You needed a way to have agents remember state, user preferences, and context, so your users didn't have to restart or start over every time for every new conversation with an agent. You needed a secure, scalable, and controllable way for agents to use the web via a web browser. You needed to give your agents an environment where they could run code, allowing them to more efficiently process data and work with data-intensive tools without driving up token costs. And you needed to do all of this cost-effectively with great scalability, with high availability, and taking advantage of AWS's world-class infrastructure.

You needed all of this while keeping the ability to work with the models that you prefer and the tools that your teams already know. Some of you we spoke to needed an end-to-end solution with everything built in, and some needed a solution where you could pick and choose the components that worked for you, that fitted into your architecture, or worked with the agentic platform you had already started building.

So we built AgentCore, a set of tools and services that makes it easy to get agents into production and critically, to operate them once they're there. AgentCore is aimed at getting you faster to positive ROI on your agentic investments. Now, I'm going to show off a demo of the developer experience of AgentCore, adding a feature to a small agent that I built.

As I was planning my week at re:Invent, I built myself an agent to help me choose which sessions I wanted to attend. I'm interested in AI and databases, and I like to attend sessions early in the morning. And I found that as I interacted with this agent over and over, I found that I had to say the same thing every time. Recommend me sessions about databases and AI. Give me sessions in the morning. I don't want to go to that late afternoon session about a topic that doesn't particularly interest me. So I wanted to add memory to my agent.

Here we're going to jump into the AgentCore console and create a new memory that I can wire into my agent with just a few clicks. I'm going to choose the user preferences strategy. Here behind the scenes, AgentCore is with just one click on that checkbox, building a whole pipeline that will take the traces of the conversations your customers have with the agent and extract their preferences from those conversations where they can be used later in prompts. And so there is a lot of work going on behind that click.

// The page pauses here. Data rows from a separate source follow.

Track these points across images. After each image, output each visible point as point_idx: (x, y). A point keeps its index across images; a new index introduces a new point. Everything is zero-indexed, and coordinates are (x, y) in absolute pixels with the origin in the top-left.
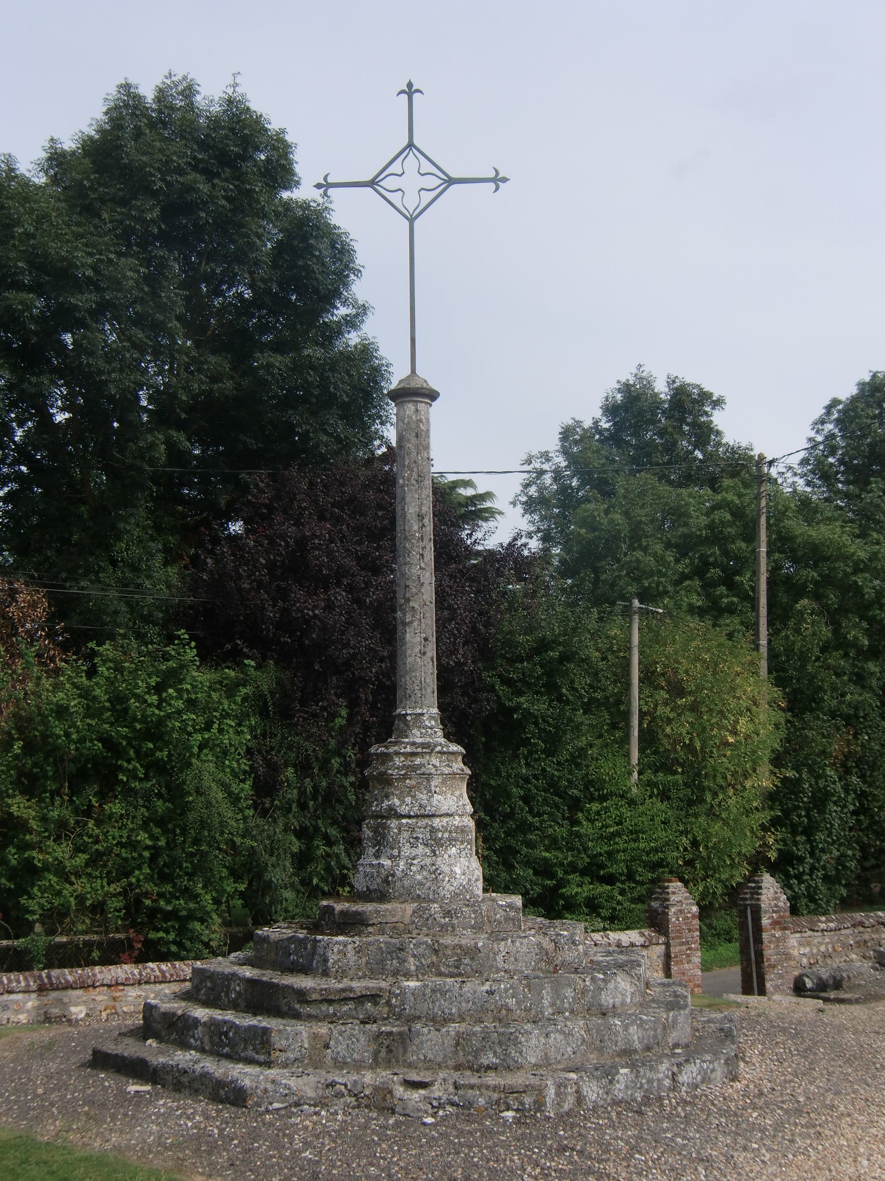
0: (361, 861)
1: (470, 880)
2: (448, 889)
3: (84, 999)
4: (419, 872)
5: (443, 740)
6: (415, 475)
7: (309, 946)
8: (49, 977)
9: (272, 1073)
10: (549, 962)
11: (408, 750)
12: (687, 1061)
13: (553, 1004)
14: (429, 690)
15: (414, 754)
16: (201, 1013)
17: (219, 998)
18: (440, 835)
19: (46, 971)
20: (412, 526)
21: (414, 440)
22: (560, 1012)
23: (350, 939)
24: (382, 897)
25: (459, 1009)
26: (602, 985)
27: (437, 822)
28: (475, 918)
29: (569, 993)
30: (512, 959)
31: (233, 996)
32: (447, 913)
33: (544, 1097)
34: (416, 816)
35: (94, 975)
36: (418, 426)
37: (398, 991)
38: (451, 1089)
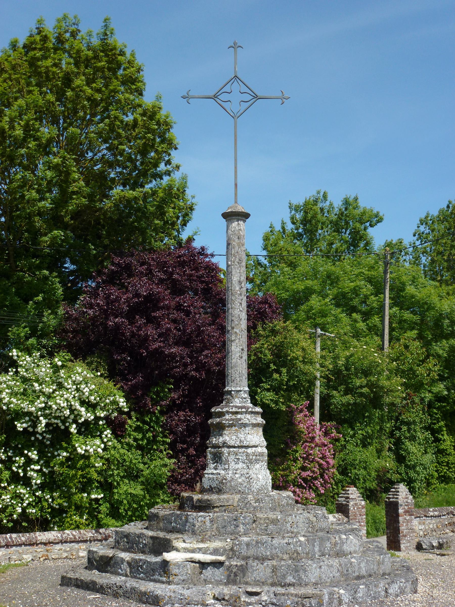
0: (206, 472)
1: (266, 482)
2: (255, 487)
3: (31, 551)
4: (240, 478)
5: (251, 405)
6: (237, 260)
7: (183, 518)
8: (11, 537)
9: (172, 587)
10: (313, 527)
11: (234, 410)
12: (393, 582)
13: (320, 551)
14: (244, 377)
15: (237, 413)
16: (126, 556)
17: (132, 547)
18: (251, 457)
19: (9, 535)
20: (235, 287)
21: (237, 240)
22: (323, 555)
23: (207, 514)
24: (219, 491)
25: (271, 553)
26: (344, 541)
27: (250, 450)
28: (272, 503)
29: (328, 545)
30: (295, 526)
31: (141, 546)
32: (257, 501)
33: (323, 600)
34: (239, 447)
35: (36, 537)
36: (239, 233)
37: (237, 543)
38: (272, 596)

Now I click and create the memory. In less than one second, the memory is created. I'm going to jump into my code now and integrate this with the agent that I built using Python and our Strands framework. First, a handful of imports. This is the AgentCore memory client for Strands built into the AgentCore SDK. Next, I'm going to jump down and identify the memory ID that was the memory I just created in the console

and the actor ID, which represents the user. In this case, the actor ID is me every time since this is an agent just for me. However, in a real production agent, it would be an identity derived from the user's identity, perhaps using AgentCore's identity primitive.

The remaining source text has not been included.